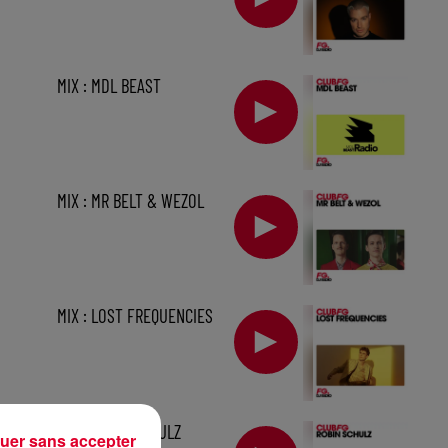
MIX : MDL BEAST
MIX : MR BELT & WEZOL
MIX : LOST FREQUENCIES
1 h
MIX : ROBIN SCHULZ
uer sans accepter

▶ WRITTEN TASK:
Would you return the entries verbatim, minus any images?

▶ ANSWER TO THIS TASK:
MIX : MDL BEAST
MIX : MR BELT & WEZOL
MIX : LOST FREQUENCIES
1 h
MIX : ROBIN SCHULZ
uer sans accepter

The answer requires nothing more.